The chilling image of 'Jihadi John', the man in the Syrian Desert with a black scarf wrapped around his face, a glistening knife and a south London accent sent shock waves through Western capitals. Coupled with the prospect of a military and political collapse in neighbouring Iraq politicians from both sides of the Atlantic were unanimous: 'We must do something!'
But what should we do?
This morning we woke up to reports of the first air strikes against positions of the self-proclaimed Islamic State of Iraq and Levant (ISIL) in northeast Syria around the group's stronghold of Raqqa. The aim was to degrade ISIL's military power and stop its advance. The air strikes, supported by a coalition of Sunni Arab states, were in effect carried out over a sovereign country, Syria, without UN authorisation. But leaders like David Cameron have already unilaterally decided that the Assad government has lost its legitimacy 'because of its use of chemical weapons against its own citizens'.

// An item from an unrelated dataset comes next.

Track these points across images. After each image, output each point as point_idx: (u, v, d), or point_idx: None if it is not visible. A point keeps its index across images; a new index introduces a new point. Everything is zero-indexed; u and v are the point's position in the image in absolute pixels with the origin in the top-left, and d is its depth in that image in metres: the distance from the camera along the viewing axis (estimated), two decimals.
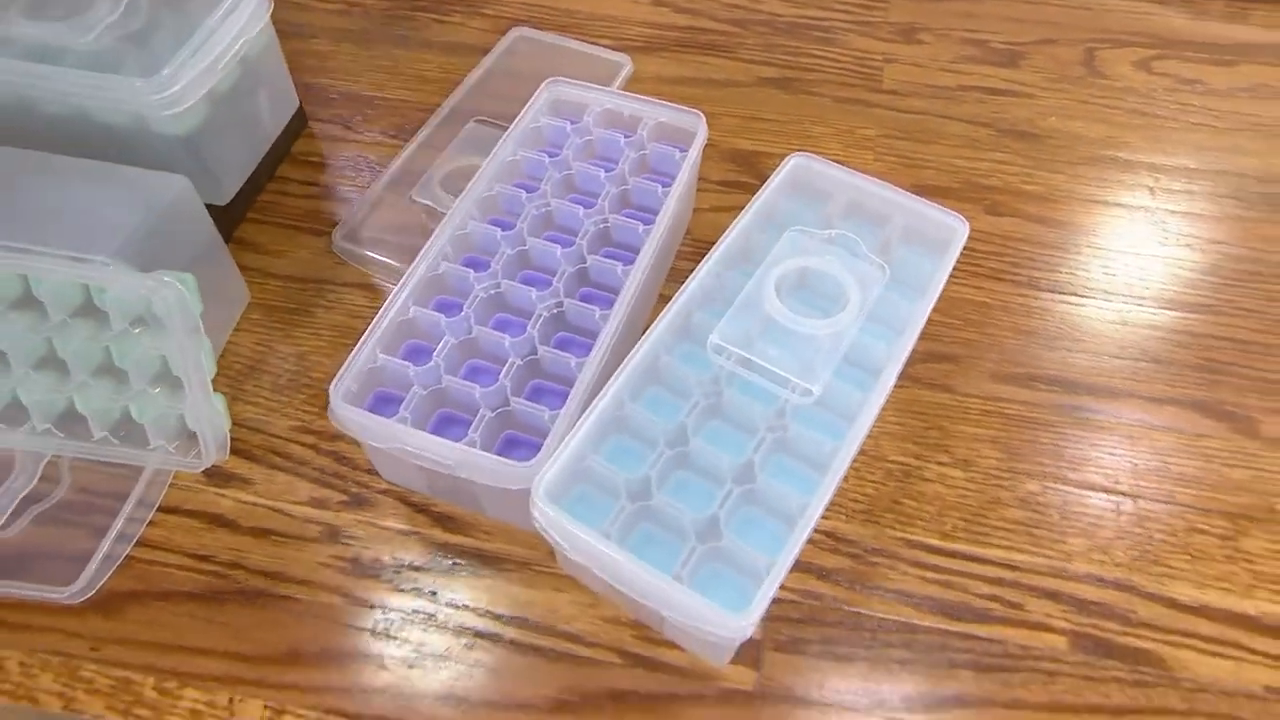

The fact Syria's military ally Russia, who earlier this month warned that such strikes would be a violation of international law, has not condemned them outright, and the Syrians have said that their UN representative was informed about them, suggests that it was somewhat a coordinated affair despite US protestations to the contrary. Russia will remain silent for as long as the US does not bomb Syrian government positions.
The official reason why the West decided not to support, at least not openly, the government of President Assad against ISIL was 'it's violent suppression of the pro-democracy movement, which started as part of the Arab Spring.'
The electorate in the Western democracies might be confused by our governments' selective criteria. On the one hand, we tolerate repressive regimes in our allies like Saudi Arabia, Jordan and the Gulf Kingdoms, or even Egypt, where there is no meaningful opposition. On the other, Obama and Cameron have decided that they don't like Assad's treatment of the Syrian opposition.
We are grown up enough to understand if we are told that Assad has to be removed because that would degrade Putin's military power. At a stroke, that will get rid of Russia's only naval base in the Mediterranean set up under a deal with Bashar's father, Hafez, in 1971.
Getting rid of Assad will also diminish Iran's influence in the region. Iran has been supportive of Assad because the Alawite sect, from which he and most of the Syrian leadership descend, follows Shia Islam and thus forms a natural alliance with Iran in the Muslim world. Hezbollah, Iran's protege in the region, has been instrumental in reversing the tide against Assad in the earlier stages of the civil war in Syria.
With taking part in the air strikes Saudi Arabia is keen to get in on the act before the West enlists the help of its archenemy Iran in the fight against ISIL. That will be an anathema for the Saudis who fear that Iran will emerge stronger from the current crisis, like it did after the West's unfortunate Iraq adventure in 2003.
The question I would like to ask is why it seems easier to launch air strikes and even put boots on the ground than starve ISIL of money? Saudi Arabia and Qatar, who willingly took part in the airstrikes this morning albeit in unknown capacity, have been the prime funders of ISIL. Although not officially, the allegations are that they have allowed wealthy private individuals, so called 'Angel Investors' to channel money into ISIL's coffers.
There's another source of income, too. If the current going rate for hostage ransom is $5m per head, the Turkish government must have given ISIL at least a quarter of a billion dollars, if some reports are to be believed, for the recent release of their hostages. Why can't we, with all our sophisticated eves-dropping technology and computer whizzkiddery, follow the money trail and seize it?
Why can't we find those who bankroll ISIL, punish them and put them out of business? You can do that under most countries' anti-terror laws.
The Financial Times reported that a sanction-busting network created in the 1990s to sell Saddam Hussein's oil avoiding the embargo at the time has been revived in order to sell oil on behalf of ISIL from the captured oilfields and refineries. The allegations are that elements in Turkey and Iraqi Kurdistan knowingly facilitate this illegal trade, which is worth up to $5m a day. In a bizarre twist, it appears that Iraqi Kurds are putting money in ISIL's coffers while their forces are fighting the group on the ground. Why can't we invest a fraction of what we spent on air strikes to dismantle these mechanisms?
And finally, air strikes alone won't defeat ISIL. The organisation is clearly goading the West into direct confrontation. Once we get the first pictures of Muslim women and children killed by US missiles, no matter how isolated these incidents would be, that would up the ante in ISIL's propaganda war. This is when allies like Saudi Arabia and Qatar will get cold feet.